This edition of AAOS Now addresses a topic that is both the foundation and a major focus of the American Academy of Orthopaedic Surgeons this year: physician education and life-long learning.


Published 5/1/2007
James H. Beaty, MD

Across the President's Desk

Education was the original purpose of our Academy and is what we are all about. I’ve had the opportunity to interact with other orthopaedic societies and associations, and I’ve seen how the AAOS serves as a role model for continuing medical education (CME) for all of medicine. I believe that our CME offerings are among the highest quality in the world, and the Academy offers thousands of opportunities for life-long learning, ranging from the AAOS Annual Meeting and courses at the Orthopaedic Learning Center, to online CME, publications, and comprehensive review courses.

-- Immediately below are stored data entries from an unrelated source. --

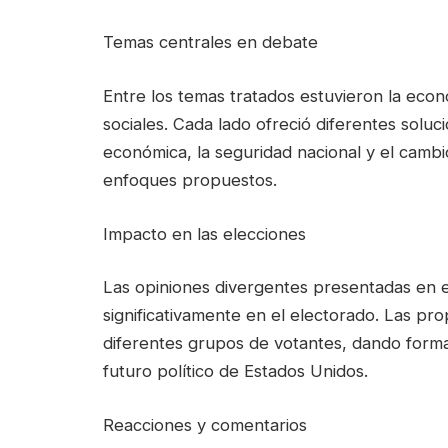
Temas centrales en debate
Entre los temas tratados estuvieron la econom
sociales. Cada lado ofreció diferentes solu
económica, la seguridad nacional y el cambi
enfoques propuestos.
Impacto en las elecciones
Las opiniones divergentes presentadas en el
significativamente en el electorado. Las pr
diferentes grupos de votantes, dando forma 
futuro político de Estados Unidos.
Reacciones y comentarios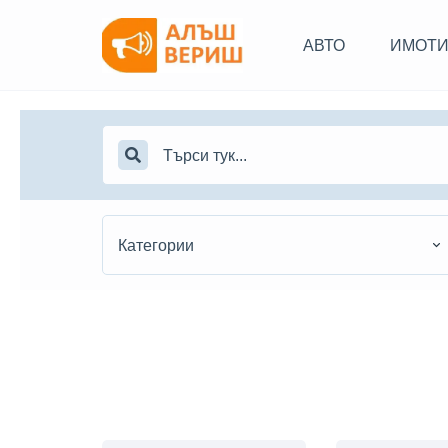
АВТО
ИМОТ
Категории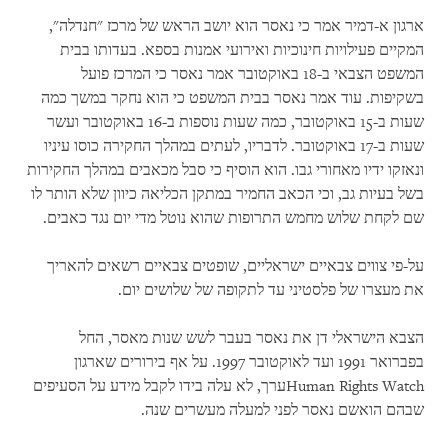
ארגון א-דמיר אמר כי נאסר הוא יושב הראש של מרכז "חנדלה",
המקיים פעילויות חינוכיות ואירועי אמנות בספא. בעדותו בבית
המשפט הצבאי ב-18 באוקטובר אמר נאסר כי המרכז פועל
בשקיפות. עוד אמר נאסר בבית המשפט כי הוא נחקר במשך כמה
שעות ב-15 באוקטובר, כמה שעות נוספות ב-16 באוקטובר ועשר
שעות ב-17 באוקטובר. לדבריו, לעתים במהלך החקירה כוסו עיניו
ונאזקו ידיו מאחורי גבו. הוא הוסיף כי סבל מכאבים במהלך החקירות
בשל בעיות גב, וכי הכאב החמיר במתקן הכליאה כיוון שלא הותר לו
שם לקחת שלוש מחמש התרופות שהוא נוטל מדי יום נגד כאבים.
על-פי צווים צבאיים ישראליים, שופטים צבאיים רשאים להאריך
את מעצרו של פלסטיני עד לתקופה של שלושים יום.
הצבא הישראלי דן את נאסר בעבר לשש שנות מאסר, החל
בפברואר 1991 ועד לאוקטובר 1997. על אף בירורים שארגון
Human Rights Watch
ערך, לא עלה בידו לקבל מידע על הסעיפים
שבהם הואשם נאסר לפני למעלה מעשרים שנה.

Improving physician education
The Academy is a leader in physician education, but this field is constantly changing and increasingly competitive. Academy CME programs face competition from orthopaedic industry, many private offerings, and university proposals, as well as from other orthopaedic organizations.

At this critical time, the AAOS leadership is reviewing and assessing all options available to us to improve our education program during the next decade. At a workshop in December, we put our current offerings “under the microscope” to lay the groundwork for collaborative efforts and future changes. (You can read about the results of this workshop on page 15.)

One of these collaborative efforts will focus on coordinating with orthopaedic specialty societies. We want to work together on our cosponsored courses, recognizing

that the annual meeting for each specialty society must remain the “crown jewel” of its education programs, much as the AAOS Annual Meeting is for all of orthopaedics.

In addition, we are continuing a very meaningful dialogue with the American Board of Orthopaedic Surgery on how the Maintenance of Certification (MOC) program will affect the practicing orthopaedic surgeons in our Academy and what we can do within the AAOS to assist the practicing orthopaedic surgeon in fulfilling the MOC process. One step is to help ensure that fellows understand the requirements, so the article on page 13 focuses on the specific MOC requirements for the initial class of 2010.

Other changes are also underway, including an expansion of our educational offerings for both Board preparation and MOC.

Shifting from CME to CPD
All of these steps underscore the importance of shifting physician education from a CME model to a CPD model. CPD, or Continuous Professional Development, is more than just a skills-based effort. In essence, physician education will evolve from being “teacher”-driven to self-directed, learner-driven professional competency.

CPD programs may include didactic lectures, but they will also incorporate many other learning experiences that are driven by the student’s realistic self-assessments of his or her competencies.

Orthopaedic surgeons tend to migrate toward education courses and offerings in which we already have a high interest and knowledge base. That may be the natural outcome of specialization within orthopaedics. We need, however, to maintain our primary knowledge base as orthopaedic surgeons while we continue our education as specialists—and that is the function of CPD-based learning models.

An exciting future
As the Academy’s physician education programs evolve, I believe they will become more exciting and engaging. We will see multiple varieties of learning formats—multi-media, surgical skills, increasing use of the Internet, and small regional groups for learning—in addition to our Annual Meeting.

The model for the future will move toward continuous professional development that is learner-centered, covers a range of professional topics that extend even beyond clinical activities, and is tailored and customized for and by each of us based on personal self-assessment.

I urge each of you to commit yourself to personal life-long learning for your own professional career and for improved patient care. By moving from CME to CPD, your Academy will be in the forefront of this endeavor and ready to support you.

My personal thanks to all of you for your kind comments as I begin this year’s leadership on behalf of the AAOS. I look forward to serving all of you in our profession and will do so to my best abilities.